→ **SELECTED EXTRACT**
·····

Ethereum appears to be entering what some are now calling a crypto-recession with prices reflecting a decline in onchain transactions (usage) that has not been seen since the Bitcoin bubble of January 2014. Those who endured the first major cryptocurrency crash will remember (if they were patient enough to stick it out) that it was not until 3 years later – almost to the day – that prices reached new all time highs. However, the idea that this recession will also last 3 years seems enormously unlikely; the ecosystem has matured in myriad ways since 2014, with Bitcoin futures markets now trading in the US and an Exchange Traded Fund (ETF) seemingly closer than ever. Financial derivatives aside, the sheer volume of development in both onchain and offchain protocols over the past 4 years are well and truly creating the foundation for a new global economy. But yet here we are, Ethereum’s price is dipping to a low not seen in 5 months and a rapid recovery looks to be unlikely. There is however a fundamental change to the Ethereum protocol on the horizon that – in the build up to its launch – has the potential to usher in the next ravenous investment into the space.
Proof of Stake
Proof of Stake (PoW) is an alternative to the Proof of Work (PoW) mechanism for achieving consensus on the ledger. Rather than having electricity-intensive miners process transactions by solving a difficult mathematical problem, transactions are instead processed through the staking of Ether in specialized smart contracts. There is plenty of information available online to those interested in diving deep into PoW and PoS consensus, however for the purposes of this article the focus will be on the higher level implications for the price of Ethereum. Firstly, a very quick introduction to Proof of Stake versus Proof of Work:
- Proof of Work requires significantly more computation (electricity) which typically increases with blockchain usage. On the other hand, Proof of Stake requires a comparatively negligible amount of electricity regardless of usage. Proof of Stake is a dramatically more green mechanism for securing a blockchain.

·····

→ **EXTRACTED MATERIAL**
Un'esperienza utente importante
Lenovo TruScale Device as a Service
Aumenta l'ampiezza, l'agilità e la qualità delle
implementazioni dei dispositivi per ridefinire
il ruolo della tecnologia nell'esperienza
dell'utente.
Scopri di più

·····

→ **WHAT THIS EXERCISE ASKS**
• A. Check each statement against the article on Ethereum and Proof of Stake, answering yes or no and quoting the words of the article that decide it. (i) After the first major cryptocurrency crash, prices took about three years to reach new all-time highs. (ii) Ethereum's price is at a low not seen in twelve months. (iii) The electricity used by Proof of Stake rises as blockchain usage rises.
• B. Continue the article on Ethereum and Proof of Stake from its last sentence.

→ **ANSWERS PER TASK**
• A.
(i) Yes: "it was not until 3 years later – almost to the day – that prices reached new all time highs."
(ii) No: "Ethereum’s price is dipping to a low not seen in 5 months."
(iii) No: "Proof of Stake requires a comparatively negligible amount of electricity regardless of usage."

• B.
- Proof of Work is dominated by expensive and specialized hardware which favors a very specific group of people: those with access to chip manufacturers, low electricity costs and government subsidies. Theoretically, Proof of Stake promotes far greater decentralization of transaction processing as it remains accessible to anyone, anywhere in the world regardless of the factors above. The only barrier is a significant minimum stake amount (although this may reduce over time). As an aside, the specialized hardware (ASIC chips) that have somewhat centralized Bitcoin mining have recently been developed to work on Ethereum. These ASIC chips would become redundant for Ethereum mining following a move to PoS.
The two key points here are that Proof of Stake is more green and more decentralized than Proof of Work. Decentralization does not yet resonate well with a mainstream audience (centralized protocols work “just fine”) however – at least in the near-term – the greener nature of PoS could be an enormous boon for investment in the Ethereum space.
How will this affect the price?
Being green and decentralized may provide some token demand however the real price movements will come from some major changes to the supply growth rate of Ethereum. Vitalik Buterin recently proposed a way to compute “rent fees” on the Ethereum blockchain and in doing so gave a little more insight into expectations about the Proof of Stake mechanism (dubbed “Casper”) in which two key points were made:
- 10M Ethereum are expected to be staked
- Supply inflation of 500,000 ETH per year (~0.5%)
10M ETH is equivalent to roughly 10% of the current total supply of Ethereum. Given the time-locked nature of staking and the demand to stake, these tokens will effectively be permanently removed from circulation.
Currently with 3 ETH rewarded to miners every ~15 seconds, a total of ~6.3M ETH enter the ecosystem each year. This would equate to a ~90% reduction in coin supply inflation.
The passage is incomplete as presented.